To fail to criticize everyday life means accepting the prolongation of the present thoroughly rotten forms of culture and politics…
-Guy Debord, “Perspectives for Conscious Alterations in Everyday Life”
What is Trauma Art?
- Works of art that disturb
- They “attach an excess of meaning to the objects designed to convey meaning” (Siebers, 14)
- Shock viewers with wounded bodies and traumatized flesh
- Damien Hirst’s A Thousand Years (1990)
- A “life cycle in a box”
- Hirst: “You can frighten people with death or an idea of their own mortality, or it can actually give them vigor.”
- Blurring the artificial and the real
- Contemporary forms of entertainment rely on “the inability of the spectator to know what is real – which means that everything is real” (Siebers, 14)
- Reality TV
- “no perceivable distinction between the thrill and terror felt before so-called artificial forms of violence, e.g., slasher films, and what is felt before the media reportage of biological disasters, terrorist bombings, ethnic conflicts, and famines” (14)
- Trauma art disrupts this:
- “A particular and ordinary object becomes the subject of intense focus, with the result that it changes into another object, but an object of a special kind, one that maintains a peculiar materiality while achieving a universal and communicable meaning beyond its materiality.” (15)
What Does Trauma Art Have to Do With Coverage and Reporting?
- Shock readers/viewers into paying closer attention?
- Images of war, torture, assaulted victims
- Engage publics through discomfort?
- Is this effective or counterproductive?
- Make the unfamiliar familiar?
- Mortality and death, taken-for-granted practices and behaviors
Case Study: People for the Ethical Treatment of Animals (PETA)
- “Meat is Murder” campaign (NYC, 2010)
- “All meat comes from somebody”
- Jeff Mackey: “The thought of chewing and swallowing the skin and muscle of a murder victim surely ruined some viewers’ appetites for flesh food. It’s the appropriate response to witnessing a gruesome display of the corpses of those who have been tormented and killed – you know, like in the butcher department of your supermarket.”
- PETA Asia’s recent “Behind the Leather” campaign
- Cruelty involved in making exotic animal skin products and leather goods
- Kept in inhumane conditions, brutally paralyzed, skinned alive
- Kalel vs. Down (and Foie Gras)
- Cruel practices involved with obtaining down feathers and making foie gras (liver of fattened goose/duck)
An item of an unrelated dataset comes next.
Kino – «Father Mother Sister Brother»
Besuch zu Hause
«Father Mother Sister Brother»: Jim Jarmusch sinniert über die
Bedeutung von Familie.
Is this sort of traumatic shock and disruption effective? Or, is it distracting? Are you going to follow the advertised campaign links and hashtags to read more about the particular circumstances being covered on non-human animal abuse and mistreatment? Or, are you going to head over to Google for some more risque images of your favorite celebrities posing for PETA?
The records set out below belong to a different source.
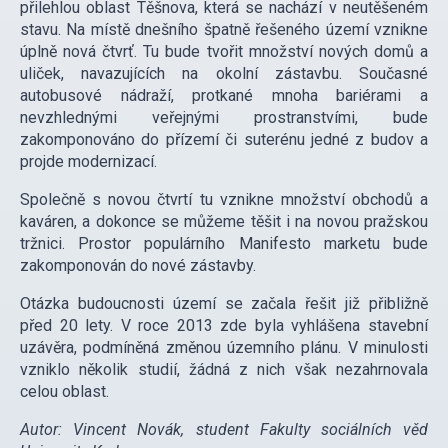
přilehlou oblast Těšnova, která se nachází v neutěšeném
stavu. Na místě dnešního špatně řešeného území vznikne
úplně nová čtvrť. Tu bude tvořit množství nových domů a
uliček, navazujících na okolní zástavbu. Současné
autobusové nádraží, protkané mnoha bariérami a
nevzhlednými veřejnými prostranstvími, bude
zakomponováno do přízemí či suterénu jedné z budov a
projde modernizací.
Společně s novou čtvrtí tu vznikne množství obchodů a
kaváren, a dokonce se můžeme těšit i na novou pražskou
tržnici. Prostor populárního Manifesto marketu bude
zakomponován do nové zástavby.
Otázka budoucnosti území se začala řešit již přibližně
před 20 lety. V roce 2013 zde byla vyhlášena stavební
uzávěra, podmíněná změnou územního plánu. V minulosti
vzniklo několik studií, žádná z nich však nezahrnovala
celou oblast.
Autor: Vincent Novák, student Fakulty sociálních věd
How do we balance these types of approaches with the push-back groups might receive for the controversial or “offensive” nature of their imagery; e.g., PETA’s sexualized depictions of men and women and their “whatever it takes to turn heads” strategy?
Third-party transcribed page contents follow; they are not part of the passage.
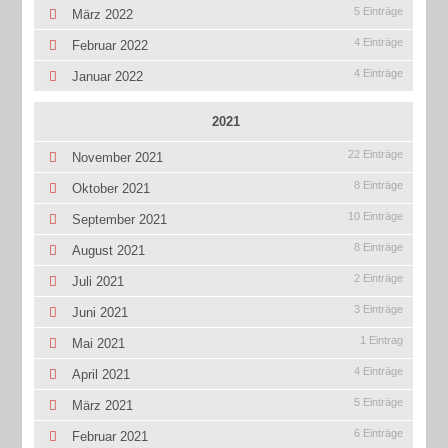
5 Einträge
März 2022
4 Einträge
Februar 2022
4 Einträge
Januar 2022
2021
22 Einträge
November 2021
8 Einträge
Oktober 2021
10 Einträge
September 2021
8 Einträge
August 2021
2 Einträge
Juli 2021
3 Einträge
Juni 2021
1 Eintrag
Mai 2021
4 Einträge
April 2021
5 Einträge
März 2021
6 Einträge
Februar 2021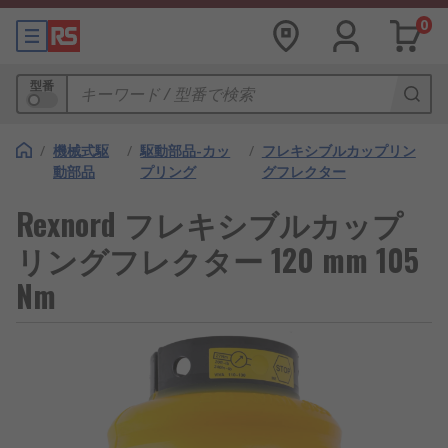
0
型番
/
機械式駆
/
駆動部品-カッ
/
フレキシブルカップリン
動部品
プリング
グフレクター
Rexnord フレキシブルカップ
リングフレクター 120 mm 105
Nm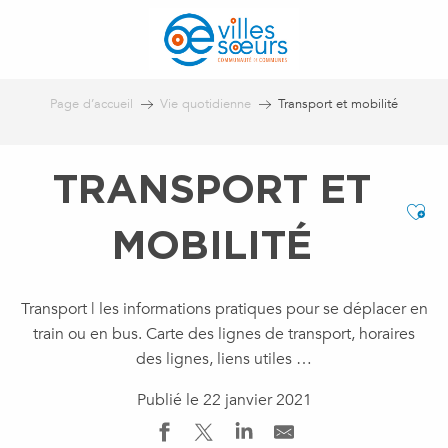
Aller
au
contenu
principal
Page d’accueil
Vie quotidienne
Transport et mobilité
TRANSPORT ET
Ajo
MOBILITÉ
Transport | les informations pratiques pour se déplacer en
train ou en bus. Carte des lignes de transport, horaires
des lignes, liens utiles …
Publié le 22 janvier 2021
How might we think about the use of traumatic imagery and its relation to “the spectacle” of the various industries amid consumer culture (meat, fur, cosmetic, research, etc.)? Consider Pierre Canjuers and Guy Debord’s insistence that “[r]evolutionary artists are those who call for intervention, and who have themselves intervened in the spectacle in order to disrupt and destroy it.” (308)
Canjuers, Pierre and Guy Debord. “Preliminaries Toward Defining a Unitary Revolutionary Program.” In Situationist International Anthology, edited and translated by Ken Knabb, 305-310. California: Bureau of Public Secrets, 1981.
Debord, Guy. “Perspectives for Conscious Alterations in Everyday Life.” In Situationist International Anthology, edited and translated by Ken Knabb, 68-75. California: Bureau of Public Secrets, 1981.
Siebers, Tobin. “The Return to Ritual: Violence and Art in the Media Age.” Journal for Cultural and Religious Theory 5 (2003): 9-33.